Mr English said the $300 million shortfall the Government found in the account after the election had grown to $384 million and had to be paid by June.
A further $1.2 billion was needed to fund the account over the next three years - meaning a total shortfall of $1.5 billion.
The non-earners' account covers accident claims from the elderly, students, children and the unemployed, and is financed directly by the Government, rather than by levies.
The Government has already increased levies on the earners' account, paid by workers and self-employed to cover non-work injuries, and the work account, paid by employers and self-employed to cover work-related injuries.
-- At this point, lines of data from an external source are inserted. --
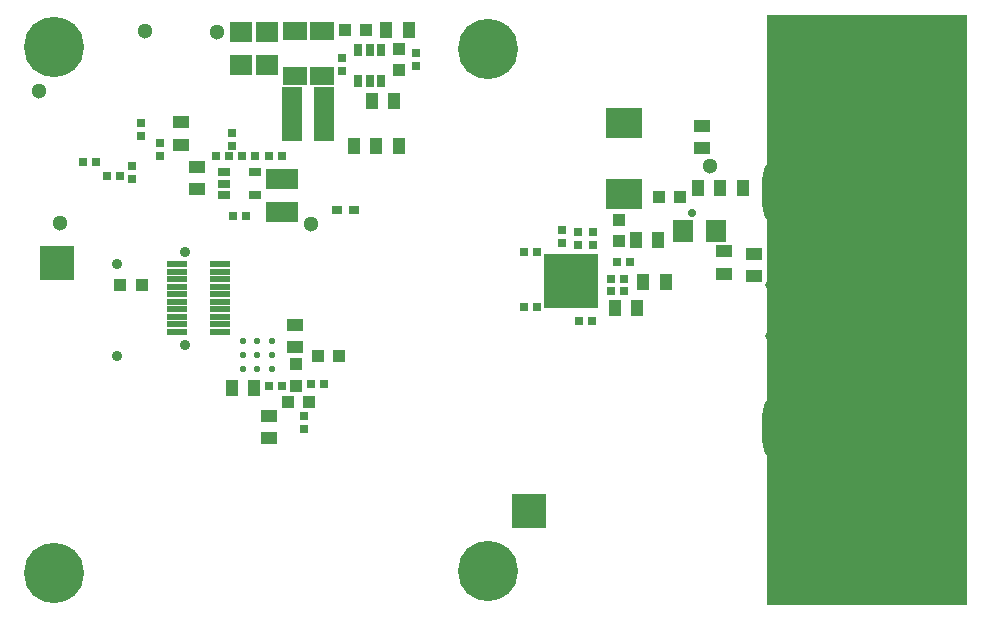
<source format=gbs>
G04*
G04 #@! TF.GenerationSoftware,Altium Limited,Altium Designer,18.0.11 (651)*
G04*
G04 Layer_Color=16711935*
%FSLAX44Y44*%
%MOMM*%
G71*
G01*
G75*
%ADD70R,3.0000X3.0000*%
%ADD78R,0.7000X0.7000*%
%ADD79R,1.0000X1.1000*%
%ADD82R,1.1000X1.0000*%
%ADD83R,1.4000X1.1000*%
%ADD84C,1.1000*%
%ADD85R,0.7000X0.7000*%
%ADD86R,1.1000X1.4000*%
%ADD87R,1.7000X1.9000*%
%ADD90R,2.8000X1.7000*%
%ADD91R,1.7000X4.6000*%
%ADD92R,1.9000X1.7000*%
%ADD100R,3.1000X2.5000*%
%ADD116R,1.7000X0.5000*%
%ADD117R,1.7000X0.5000*%
%ADD118C,3.5000*%
%ADD119C,0.9000*%
%ADD120C,1.3000*%
%ADD121C,0.8000*%
%ADD122C,5.1000*%
%ADD123C,0.7000*%
%ADD125C,0.5500*%
%ADD167R,17.0500X50.0000*%
%ADD168R,4.6000X4.6446*%
%ADD169R,1.1000X0.8000*%
%ADD170R,1.1000X0.8000*%
%ADD171R,0.8000X1.1000*%
%ADD172R,2.0000X1.5000*%
%ADD173R,0.8500X0.6500*%
%ADD174O,4.6000X6.6000*%
D70*
X710000Y470000D02*
D03*
X430000Y80000D02*
D03*
X30000Y290000D02*
D03*
D78*
X164500Y380000D02*
D03*
X175500D02*
D03*
X63000Y375000D02*
D03*
X52000D02*
D03*
X483000Y241000D02*
D03*
X472000D02*
D03*
X510000Y266000D02*
D03*
X499000D02*
D03*
X436500Y299250D02*
D03*
X425500D02*
D03*
Y252750D02*
D03*
X436500D02*
D03*
X504500Y290750D02*
D03*
X515500D02*
D03*
X209500Y380000D02*
D03*
X220500D02*
D03*
X197750D02*
D03*
X186750D02*
D03*
X510000Y276000D02*
D03*
X499000D02*
D03*
X83500Y363000D02*
D03*
X72500D02*
D03*
X190500Y329500D02*
D03*
X179500D02*
D03*
X209500Y186000D02*
D03*
X220500D02*
D03*
X245000Y187500D02*
D03*
X256000D02*
D03*
D79*
X84000Y271500D02*
D03*
X102000D02*
D03*
X244000Y172000D02*
D03*
X226000D02*
D03*
X558000Y346000D02*
D03*
X540000D02*
D03*
X274000Y487000D02*
D03*
X292000D02*
D03*
X269000Y211000D02*
D03*
X251000D02*
D03*
D82*
X320000Y453000D02*
D03*
Y471000D02*
D03*
X506500Y326500D02*
D03*
Y308500D02*
D03*
X233000Y186000D02*
D03*
Y204000D02*
D03*
D83*
X595000Y280500D02*
D03*
Y299500D02*
D03*
X149000Y352000D02*
D03*
Y371000D02*
D03*
X232000Y218500D02*
D03*
Y237500D02*
D03*
X210000Y160500D02*
D03*
Y141500D02*
D03*
X620500Y297500D02*
D03*
Y278500D02*
D03*
X576500Y406000D02*
D03*
Y387000D02*
D03*
X135500Y409000D02*
D03*
Y390000D02*
D03*
D84*
X708500Y376500D02*
D03*
D85*
X484000Y305000D02*
D03*
Y316000D02*
D03*
X458000Y317750D02*
D03*
Y306750D02*
D03*
X94000Y372000D02*
D03*
Y361000D02*
D03*
X178500Y388500D02*
D03*
Y399500D02*
D03*
X117500Y391500D02*
D03*
Y380500D02*
D03*
X471750Y316000D02*
D03*
Y305000D02*
D03*
X272000Y463000D02*
D03*
Y452000D02*
D03*
X239000Y160000D02*
D03*
Y149000D02*
D03*
X334500Y456500D02*
D03*
Y467500D02*
D03*
X101000Y408000D02*
D03*
Y397000D02*
D03*
D86*
X300500Y388500D02*
D03*
X319500D02*
D03*
X281500D02*
D03*
X300500D02*
D03*
X526500Y274000D02*
D03*
X545500D02*
D03*
X520500Y309500D02*
D03*
X539500D02*
D03*
X573000Y353500D02*
D03*
X592000D02*
D03*
X502500Y252000D02*
D03*
X521500D02*
D03*
X316000Y427000D02*
D03*
X297000D02*
D03*
X328000Y487000D02*
D03*
X309000D02*
D03*
X611000Y353500D02*
D03*
X592000D02*
D03*
X197250Y183500D02*
D03*
X178250D02*
D03*
D87*
X560500Y316500D02*
D03*
X588500D02*
D03*
D90*
X221000Y333000D02*
D03*
Y361000D02*
D03*
D91*
X229500Y416000D02*
D03*
X256500D02*
D03*
D92*
X208500Y457000D02*
D03*
Y485000D02*
D03*
X186000D02*
D03*
Y457000D02*
D03*
D100*
X510500Y348000D02*
D03*
Y408000D02*
D03*
D116*
X132000Y231425D02*
D03*
X168000D02*
D03*
Y237775D02*
D03*
X132000D02*
D03*
X168000Y244125D02*
D03*
X132000D02*
D03*
X168000Y250475D02*
D03*
X132000D02*
D03*
X168000Y256825D02*
D03*
X132000D02*
D03*
D117*
X168000Y263175D02*
D03*
X132000D02*
D03*
X168000Y269525D02*
D03*
X132000D02*
D03*
X168000Y275875D02*
D03*
X132000D02*
D03*
X168000Y282225D02*
D03*
X132000D02*
D03*
X168000Y288575D02*
D03*
X132000D02*
D03*
D118*
X772500Y160000D02*
D03*
Y340000D02*
D03*
D119*
X139000Y299250D02*
D03*
Y220750D02*
D03*
X81000Y289250D02*
D03*
Y210750D02*
D03*
D120*
X32500Y324000D02*
D03*
X670500Y481000D02*
D03*
X583000Y372000D02*
D03*
X15000Y435000D02*
D03*
X245000Y322500D02*
D03*
X166000Y485000D02*
D03*
X105000Y486000D02*
D03*
X671000Y9500D02*
D03*
X649022Y249336D02*
D03*
D121*
X664022Y227936D02*
D03*
Y270736D02*
D03*
X634022Y227936D02*
D03*
Y270736D02*
D03*
D122*
X772500Y27000D02*
D03*
X27500D02*
D03*
X395500Y471000D02*
D03*
X772500Y473000D02*
D03*
X27500D02*
D03*
X395500Y29000D02*
D03*
D123*
X732500Y167500D02*
D03*
X567500Y332500D02*
D03*
D125*
X188000Y224000D02*
D03*
Y212000D02*
D03*
Y200000D02*
D03*
X200000D02*
D03*
X212000D02*
D03*
Y212000D02*
D03*
Y224000D02*
D03*
X200000D02*
D03*
Y212000D02*
D03*
D167*
X715750Y250000D02*
D03*
D168*
X465500Y274277D02*
D03*
D169*
X198000Y366500D02*
D03*
Y347500D02*
D03*
X172000Y366500D02*
D03*
Y357000D02*
D03*
D170*
Y347500D02*
D03*
D171*
X304500Y470000D02*
D03*
Y444000D02*
D03*
X295000D02*
D03*
X285500D02*
D03*
Y470000D02*
D03*
X295000D02*
D03*
D172*
X231500Y486000D02*
D03*
Y448000D02*
D03*
X255000Y486000D02*
D03*
Y448000D02*
D03*
D173*
X281500Y334500D02*
D03*
X267500D02*
D03*
D174*
X650000Y150000D02*
D03*
Y350000D02*
D03*
M02*

</source>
It must also decide this month on a $32.37 increase officials have recommended for the motorists' levy, which is paid for through petrol sales and licensing fees.
ACC's cost pressures have been blamed on increased medical costs, extended coverage for claims such as medical misadventure, and a fall in revenue from its investments, hit by the global economic crisis.
National's election policy did not signal wide changes, only that it would "investigate" opening the work account to competition.
Decisions would be made carefully and only after a full evaluation of the benefits.
The policy said National was "committed to the principles of competition and choice as the appropriate means of ensuring efficiency of ACC provisions".
The absence of the blow-out in the non-earners' account from the pre-election fiscal update prompted National to accuse Labour of trying to hide the sum to make the Government's books look better than they were.
But the inquiry found Treasury officials had not done their job properly, and were responsible for not disclosing the shortfall in the pre-election opening of the books.
The inquiry did not speak to or make any adverse finding against the Labour Government's Finance Minister Michael Cullen or ACC Minister Maryan Street - although it did note that they knew about the blow-out.